I conti pubblici

Pnrr, il braccio di ferro con l’Ue e la richiesta di proroga: cosa può succedere ai fondi per l’Italia

di Claudia Voltattorni

Pnrr, il braccio di ferro con l'Ue e la richiesta di proroga:  cosa può succedere ai fondi per l'Italia

Tre mesi anziché due per valutare le criticità del Piano nazionale di ripresa e resilienza dell’Italia. Ci sono 55 obiettivi da esaminare, alcuni dei quali hanno sollevato nella Commissione europea qualche perplessità. Un’analisi che servirà a dare poi il via libera alla terza tranche da 19 miliardi di euro. Una richiesta di più tempo non troppo grave però secondo il commissario europeo all’Economia Paolo Gentiloni: «Decisione analoga è stata presa per altri 7-8 Paesi, non credo che il senso di queste verifiche debba essere troppo esagerato».

Ma il punto, dice l’ex premier, «è che la sfida per attuare un piano di queste dimensioni è una sfida per le nostre capacità tradizionali di assorbimento della spesa molto seria, nessuno può ignorare le difficoltà di questo assorbimento e di attuazione, e tutti dobbiamo concentrarci nello sforzo di superarle».

Spiega Gentiloni che la Commissione è «nella fase della valutazione del rispetto degli obiettivi e dei target legati alla terza richiesta di pagamenti, stiamo lavorando assieme al governo e continueremo per approfondire alcune misure». È un segnale «dell’attenzione con cui i nostri servizi verificano il pieno raggiungimento di tutti gli obiettivi, non pochi (55) e in alcuni casi particolarmente complessi».

Il lavoro tra Bruxelles e il governo Meloni dunque procede e lo stesso ministro per gli Affari europei Raffaele Fitto assicura che «il dialogo con la Commissione Ue è costruttivo, stiamo lavorando bene, riteniamo che ci sia bisogno di individuare insieme le modalità della flessibilità» e invita però la Commissione a valutare «le peculiarità dell’Italia»: «Abbiamo il piano più ambizioso (220 miliardi di fondi), siamo fra i Paesi con i più grandi programmi di coesione, una specificità che deve essere considerata rilevante».

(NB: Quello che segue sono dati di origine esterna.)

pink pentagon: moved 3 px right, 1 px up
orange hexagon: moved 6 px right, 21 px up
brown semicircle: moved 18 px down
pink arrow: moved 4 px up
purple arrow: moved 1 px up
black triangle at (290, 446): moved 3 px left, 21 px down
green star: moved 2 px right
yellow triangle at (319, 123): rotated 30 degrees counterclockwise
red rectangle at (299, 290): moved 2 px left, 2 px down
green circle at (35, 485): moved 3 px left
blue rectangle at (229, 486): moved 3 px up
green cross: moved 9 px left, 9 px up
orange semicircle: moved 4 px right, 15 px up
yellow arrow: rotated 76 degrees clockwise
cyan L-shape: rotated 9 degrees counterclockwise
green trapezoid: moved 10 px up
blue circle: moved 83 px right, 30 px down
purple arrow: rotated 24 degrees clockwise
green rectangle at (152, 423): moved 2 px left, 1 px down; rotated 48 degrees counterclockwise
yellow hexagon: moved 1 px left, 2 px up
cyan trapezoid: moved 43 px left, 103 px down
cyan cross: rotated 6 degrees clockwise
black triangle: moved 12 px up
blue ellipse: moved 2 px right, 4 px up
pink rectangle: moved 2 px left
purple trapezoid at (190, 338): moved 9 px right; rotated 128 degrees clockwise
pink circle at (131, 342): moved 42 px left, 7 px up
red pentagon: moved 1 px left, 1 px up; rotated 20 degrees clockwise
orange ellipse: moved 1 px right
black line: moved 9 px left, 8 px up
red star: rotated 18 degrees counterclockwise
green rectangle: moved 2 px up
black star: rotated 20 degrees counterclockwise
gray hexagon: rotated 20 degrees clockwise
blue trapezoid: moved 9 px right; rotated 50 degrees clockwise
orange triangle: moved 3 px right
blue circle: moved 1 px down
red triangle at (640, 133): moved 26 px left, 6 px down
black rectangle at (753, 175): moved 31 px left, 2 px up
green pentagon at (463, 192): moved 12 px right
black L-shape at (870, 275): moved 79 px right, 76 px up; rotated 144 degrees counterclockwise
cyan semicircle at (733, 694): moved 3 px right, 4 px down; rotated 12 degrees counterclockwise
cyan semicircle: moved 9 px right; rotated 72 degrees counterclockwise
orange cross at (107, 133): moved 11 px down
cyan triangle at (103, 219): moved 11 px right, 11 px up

Fitto spiega come l’obiettivo del governo sia quello di «connettere i tre programmi - Pnrr, coesione e fondi di sviluppo - immaginando una visione comune nell’utilizzo di queste risorse». Il vicepremier Matteo Salvini assicura che «i soldi del Pnrr saranno spesi fino all’ultimo euro», e il collega Antonio Tajani invoca flessibilità: «Se qualche progetto salta ce ne faremo una ragione».


Ma le opposizioni sono preoccupate. «Pronti? Non mi sembra», dice la segretaria dem Elly Schlein: «Avevo chiesto al ministro Fitto di venire a riferire su una questione che riguarda interessi nazionali, noi tifiamo Italia e continueremo ad insistere di non perdere l’opportunità rappresentata dai fondi del Pnrr». La leader del Pd sottolinea inoltre come il Pnrr non sia «patrimonio di un partito o del governo» e che quindi «va coinvolto il Parlamento». E Carlo Calenda (Azione) punta il dito sulla premier Giorgia Meloni che «scarica su Draghi, dicasi Draghi, i problemi del Pnrr: quando Draghi va solo ringraziato».